**Texto extraído**
Al caer la tarde, y sin que apareciera autoridad nacional alguna para dar las explicaciones necesarias, o para tratar de controlar la situación, la capital del país había colapsado. El metro cerró sus puertas, y la población tuvo que regresar a su hogar a pie. Esa noche los saqueos se generalizaron a lo largo y ancho de la ciudad, y en otras ciudades. También se reportaron fiestas en los barrios populares, carne asada con whisky y champaña, y otros productos obtenidos de los saqueos.
El día 28 de febrero, los sucesos se desbordaron y se producía la más seria crisis gubernamental y política de la etapa de la democracia pactada en la quinta de Punto Fijo. A veinticuatro horas de iniciada la explosión social, ni el presidente, ni sus ministros aparecían para tranquilizar y controlar el país. Pero en la madrugada, el gobierno dio la orden para que las Fuerzas Armadas y la Guardia Nacional salieran a la calle, para reprimir los disturbios. Comenzó entonces lo que el padre Arturo Sosa, desde la Revista SIC, calificó como la segunda fase del 27 de febrero: una fase represiva, en la cual los militares entraron a controlar la situación en los barrios, a como diera lugar, produciendo toda clase de excesos. Una semana después, las cifras oficiales registraban trescientos muertos –las no oficiales por lo menos el doble– y las pérdidas materiales eran incalculables.
El 28 de febrero en la tarde, el presidente, en cadena nacional por los medios de comunicación, procedió a suspender las garantías constitucionales en todo el país, las cuales sólo serían restablecidas parcialmente diez días después. Se implementó el toque de queda en Caracas y otras ciudades, que fue levantado gradualmente en los días siguientes. Desde sus casas, la población vio por televisión al presidente Carlos Andrés Pérez haciendo este anuncio y a su gabinete parado aplaudiendo estas medidas extremas para un régimen democrático. Sería difícil para su gobierno superar la repentina crisis de popularidad.
No obstante la magnitud de la protesta, el presidente mantuvo inalterable su paquete económico y su gabinete. El 7 de marzo, en cumplimiento del cronograma, se decretó la liberación de precios. El paquete de medidas se mantuvo, con escasas modificaciones, hasta 1992. Y la multitud continuó en las calles.

**Filas extraídas**
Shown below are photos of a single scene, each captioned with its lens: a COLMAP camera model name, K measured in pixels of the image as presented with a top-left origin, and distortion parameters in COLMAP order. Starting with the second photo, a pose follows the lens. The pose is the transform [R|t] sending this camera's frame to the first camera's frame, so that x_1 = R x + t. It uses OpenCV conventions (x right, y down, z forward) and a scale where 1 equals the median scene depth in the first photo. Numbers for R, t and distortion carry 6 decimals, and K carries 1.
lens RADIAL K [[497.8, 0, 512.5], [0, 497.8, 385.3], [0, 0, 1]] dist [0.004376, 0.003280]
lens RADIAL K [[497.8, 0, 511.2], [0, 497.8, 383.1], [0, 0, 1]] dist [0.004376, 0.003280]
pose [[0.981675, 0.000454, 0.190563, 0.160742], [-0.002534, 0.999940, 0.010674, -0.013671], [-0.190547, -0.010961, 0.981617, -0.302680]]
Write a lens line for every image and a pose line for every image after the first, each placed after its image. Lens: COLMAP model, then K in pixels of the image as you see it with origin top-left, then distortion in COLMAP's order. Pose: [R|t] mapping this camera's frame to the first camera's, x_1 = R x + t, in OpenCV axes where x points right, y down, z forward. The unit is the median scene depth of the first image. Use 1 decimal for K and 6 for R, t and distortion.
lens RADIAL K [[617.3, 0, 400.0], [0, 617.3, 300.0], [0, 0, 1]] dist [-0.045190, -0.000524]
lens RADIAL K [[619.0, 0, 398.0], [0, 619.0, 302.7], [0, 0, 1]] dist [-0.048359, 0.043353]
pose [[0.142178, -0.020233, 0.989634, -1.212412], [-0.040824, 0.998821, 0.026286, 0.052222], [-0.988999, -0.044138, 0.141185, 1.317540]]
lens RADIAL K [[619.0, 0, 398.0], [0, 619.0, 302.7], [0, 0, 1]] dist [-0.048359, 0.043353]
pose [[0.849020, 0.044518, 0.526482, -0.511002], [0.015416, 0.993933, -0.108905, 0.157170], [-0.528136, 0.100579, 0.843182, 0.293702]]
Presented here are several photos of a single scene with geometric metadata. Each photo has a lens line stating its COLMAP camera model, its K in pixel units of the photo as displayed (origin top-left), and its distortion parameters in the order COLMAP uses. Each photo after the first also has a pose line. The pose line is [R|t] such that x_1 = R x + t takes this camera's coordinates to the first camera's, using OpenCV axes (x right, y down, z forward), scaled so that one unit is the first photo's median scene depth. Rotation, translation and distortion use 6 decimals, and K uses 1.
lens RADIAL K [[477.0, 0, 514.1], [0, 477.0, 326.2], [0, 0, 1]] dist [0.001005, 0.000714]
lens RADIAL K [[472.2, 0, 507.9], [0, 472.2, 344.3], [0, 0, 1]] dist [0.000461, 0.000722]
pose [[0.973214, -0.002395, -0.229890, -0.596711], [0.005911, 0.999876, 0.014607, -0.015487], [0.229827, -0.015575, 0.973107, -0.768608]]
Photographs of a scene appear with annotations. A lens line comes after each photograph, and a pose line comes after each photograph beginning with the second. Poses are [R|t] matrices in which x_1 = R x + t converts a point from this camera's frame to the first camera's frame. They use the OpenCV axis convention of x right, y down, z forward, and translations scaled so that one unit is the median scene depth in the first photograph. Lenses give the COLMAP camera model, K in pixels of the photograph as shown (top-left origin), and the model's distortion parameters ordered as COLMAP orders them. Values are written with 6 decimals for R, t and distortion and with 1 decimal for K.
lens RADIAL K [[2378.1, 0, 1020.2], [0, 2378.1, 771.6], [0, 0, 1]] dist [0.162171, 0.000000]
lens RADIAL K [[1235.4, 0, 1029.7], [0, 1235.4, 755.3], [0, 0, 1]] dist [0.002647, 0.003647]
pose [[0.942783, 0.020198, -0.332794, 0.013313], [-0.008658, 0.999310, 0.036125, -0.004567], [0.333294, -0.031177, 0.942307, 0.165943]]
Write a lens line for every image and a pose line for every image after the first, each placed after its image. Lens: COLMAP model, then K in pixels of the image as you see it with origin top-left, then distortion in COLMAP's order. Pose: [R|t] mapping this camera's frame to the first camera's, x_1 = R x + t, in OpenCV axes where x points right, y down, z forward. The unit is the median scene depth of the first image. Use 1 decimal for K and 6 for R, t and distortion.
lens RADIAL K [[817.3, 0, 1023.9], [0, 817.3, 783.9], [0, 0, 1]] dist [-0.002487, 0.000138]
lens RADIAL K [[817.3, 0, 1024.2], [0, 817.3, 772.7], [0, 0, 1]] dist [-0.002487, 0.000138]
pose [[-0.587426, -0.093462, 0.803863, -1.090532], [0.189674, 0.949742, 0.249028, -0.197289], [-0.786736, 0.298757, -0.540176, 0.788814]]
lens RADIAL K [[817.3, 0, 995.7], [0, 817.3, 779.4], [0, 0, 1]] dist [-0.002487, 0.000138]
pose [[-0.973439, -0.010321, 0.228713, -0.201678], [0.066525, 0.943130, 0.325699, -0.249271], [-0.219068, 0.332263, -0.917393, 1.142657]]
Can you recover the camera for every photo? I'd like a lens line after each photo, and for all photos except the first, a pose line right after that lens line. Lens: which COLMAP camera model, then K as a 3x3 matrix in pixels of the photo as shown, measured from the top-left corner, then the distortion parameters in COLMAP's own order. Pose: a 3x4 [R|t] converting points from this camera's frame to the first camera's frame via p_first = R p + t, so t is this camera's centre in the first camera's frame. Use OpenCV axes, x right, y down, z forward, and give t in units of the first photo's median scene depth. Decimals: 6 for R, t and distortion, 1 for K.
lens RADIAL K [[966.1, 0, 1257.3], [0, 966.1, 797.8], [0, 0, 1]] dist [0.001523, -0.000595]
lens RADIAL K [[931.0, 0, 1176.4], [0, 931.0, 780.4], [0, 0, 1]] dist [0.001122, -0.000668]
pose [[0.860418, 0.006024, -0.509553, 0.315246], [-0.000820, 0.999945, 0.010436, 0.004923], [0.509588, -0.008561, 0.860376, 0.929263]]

**Consigna 1**
Responde estas preguntas con datos del texto sobre la explosión social de febrero:
(a) ¿Qué hizo el metro al caer la tarde?
(b) ¿Cuántos muertos registraban las cifras oficiales una semana después?
(c) ¿Qué se decretó el 7 de marzo?
**Consigna 2**
Copia el fragmento del texto sobre la explosión social de febrero que va desde "El 28 de febrero" hasta "crisis de popularidad.", y cambia "toque de queda" por "estado de sitio".

**Respuesta escrita 1**
(a) Cerró sus puertas.
(b) Trescientos.
(c) La liberación de precios.

**Respuesta escrita 2**
El 28 de febrero en la tarde, el presidente, en cadena nacional por los medios de comunicación, procedió a suspender las garantías constitucionales en todo el país, las cuales sólo serían restablecidas parcialmente diez días después. Se implementó el estado de sitio en Caracas y otras ciudades, que fue levantado gradualmente en los días siguientes. Desde sus casas, la población vio por televisión al presidente Carlos Andrés Pérez haciendo este anuncio y a su gabinete parado aplaudiendo estas medidas extremas para un régimen democrático. Sería difícil para su gobierno superar la repentina crisis de popularidad.